Segment Start: Available records

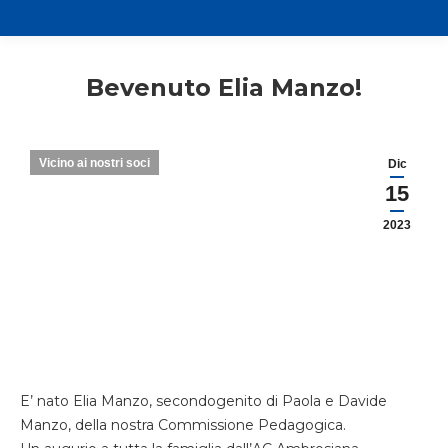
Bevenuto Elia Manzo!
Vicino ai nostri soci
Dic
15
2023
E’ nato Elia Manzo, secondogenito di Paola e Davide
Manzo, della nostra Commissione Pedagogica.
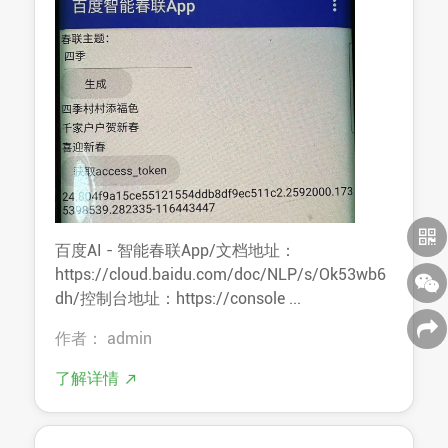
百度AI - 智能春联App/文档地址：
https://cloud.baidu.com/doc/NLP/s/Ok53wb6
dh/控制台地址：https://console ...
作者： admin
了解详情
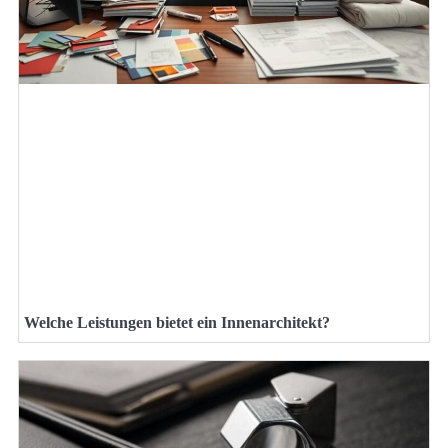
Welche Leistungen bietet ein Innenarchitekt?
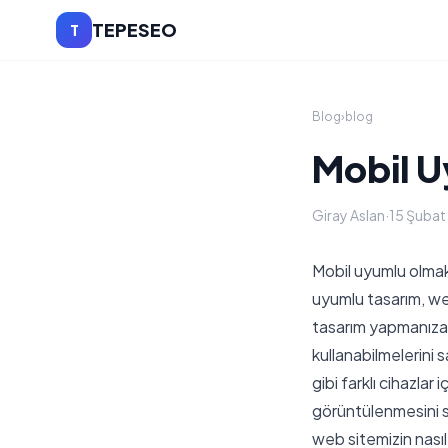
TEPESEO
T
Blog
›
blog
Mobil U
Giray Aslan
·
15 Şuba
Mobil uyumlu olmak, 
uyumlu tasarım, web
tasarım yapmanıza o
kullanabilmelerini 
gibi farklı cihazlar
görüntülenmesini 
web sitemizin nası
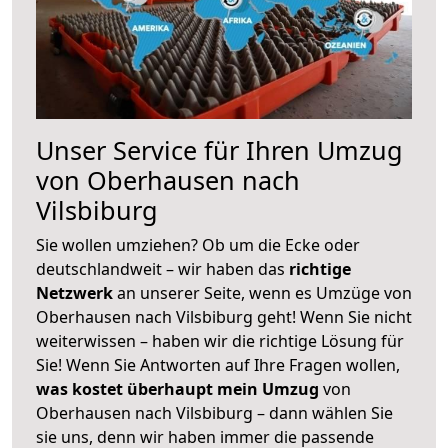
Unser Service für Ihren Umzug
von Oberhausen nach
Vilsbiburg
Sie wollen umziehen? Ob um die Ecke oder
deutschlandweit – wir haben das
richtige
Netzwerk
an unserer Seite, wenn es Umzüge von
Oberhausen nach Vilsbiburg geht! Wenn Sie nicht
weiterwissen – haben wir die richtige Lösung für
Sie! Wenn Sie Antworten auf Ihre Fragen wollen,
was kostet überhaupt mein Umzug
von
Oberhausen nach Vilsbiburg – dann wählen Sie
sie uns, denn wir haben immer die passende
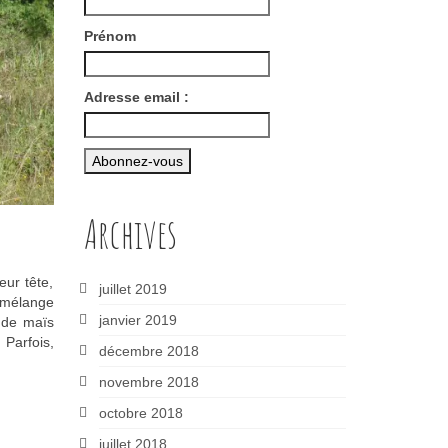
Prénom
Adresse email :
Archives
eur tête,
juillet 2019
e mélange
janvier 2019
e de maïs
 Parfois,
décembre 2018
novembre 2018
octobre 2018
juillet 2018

Segment End: Available records
Segment Start: Available records

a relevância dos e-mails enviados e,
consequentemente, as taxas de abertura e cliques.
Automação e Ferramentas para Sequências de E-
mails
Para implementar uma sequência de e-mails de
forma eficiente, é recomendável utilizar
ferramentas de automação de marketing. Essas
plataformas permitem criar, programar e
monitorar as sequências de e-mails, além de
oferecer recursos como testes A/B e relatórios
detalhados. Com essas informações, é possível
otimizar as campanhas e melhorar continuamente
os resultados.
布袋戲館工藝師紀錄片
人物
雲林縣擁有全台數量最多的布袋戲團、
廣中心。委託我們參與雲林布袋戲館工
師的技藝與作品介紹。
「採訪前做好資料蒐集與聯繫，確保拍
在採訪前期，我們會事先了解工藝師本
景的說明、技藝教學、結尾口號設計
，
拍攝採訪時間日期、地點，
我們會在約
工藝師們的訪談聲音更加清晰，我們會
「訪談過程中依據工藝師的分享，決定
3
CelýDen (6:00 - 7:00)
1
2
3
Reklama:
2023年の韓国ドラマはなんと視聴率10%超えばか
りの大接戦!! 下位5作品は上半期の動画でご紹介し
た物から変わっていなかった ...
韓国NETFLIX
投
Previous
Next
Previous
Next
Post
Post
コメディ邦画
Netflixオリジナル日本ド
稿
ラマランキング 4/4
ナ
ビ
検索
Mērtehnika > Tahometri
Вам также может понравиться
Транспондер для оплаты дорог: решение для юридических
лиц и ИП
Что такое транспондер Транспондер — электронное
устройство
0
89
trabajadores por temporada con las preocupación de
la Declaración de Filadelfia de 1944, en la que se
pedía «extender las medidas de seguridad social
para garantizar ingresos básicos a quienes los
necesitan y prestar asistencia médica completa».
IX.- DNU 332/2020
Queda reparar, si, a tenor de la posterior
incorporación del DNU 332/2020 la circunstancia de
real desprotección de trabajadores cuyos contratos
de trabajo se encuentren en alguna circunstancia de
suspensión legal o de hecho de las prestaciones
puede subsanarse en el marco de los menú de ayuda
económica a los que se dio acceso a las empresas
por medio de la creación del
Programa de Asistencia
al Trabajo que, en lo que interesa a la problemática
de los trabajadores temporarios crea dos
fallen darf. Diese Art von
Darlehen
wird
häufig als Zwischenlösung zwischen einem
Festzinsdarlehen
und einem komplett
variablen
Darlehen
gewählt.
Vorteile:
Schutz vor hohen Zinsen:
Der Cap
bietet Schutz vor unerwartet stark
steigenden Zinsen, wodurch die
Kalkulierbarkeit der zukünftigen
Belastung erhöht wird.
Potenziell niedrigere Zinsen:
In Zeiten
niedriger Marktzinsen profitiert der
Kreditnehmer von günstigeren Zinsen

Segment End: Available records

Task instructions
Go to the line above holding "von Oberhausen nach", then copy exactly each line down to and including the one holding "juillet 2018", leaving pictures out.

Output below
von Oberhausen nach
Vilsbiburg
Sie wollen umziehen? Ob um die Ecke oder
deutschlandweit – wir haben das
richtige
Netzwerk
an unserer Seite, wenn es Umzüge von
Oberhausen nach Vilsbiburg geht! Wenn Sie nicht
weiterwissen – haben wir die richtige Lösung für
Sie! Wenn Sie Antworten auf Ihre Fragen wollen,
was kostet überhaupt mein Umzug
von
Oberhausen nach Vilsbiburg – dann wählen Sie
sie uns, denn wir haben immer die passende
Prénom
Adresse email :
Archives
eur tête,
juillet 2019
e mélange
janvier 2019
e de maïs
 Parfois,
décembre 2018
novembre 2018
octobre 2018
juillet 2018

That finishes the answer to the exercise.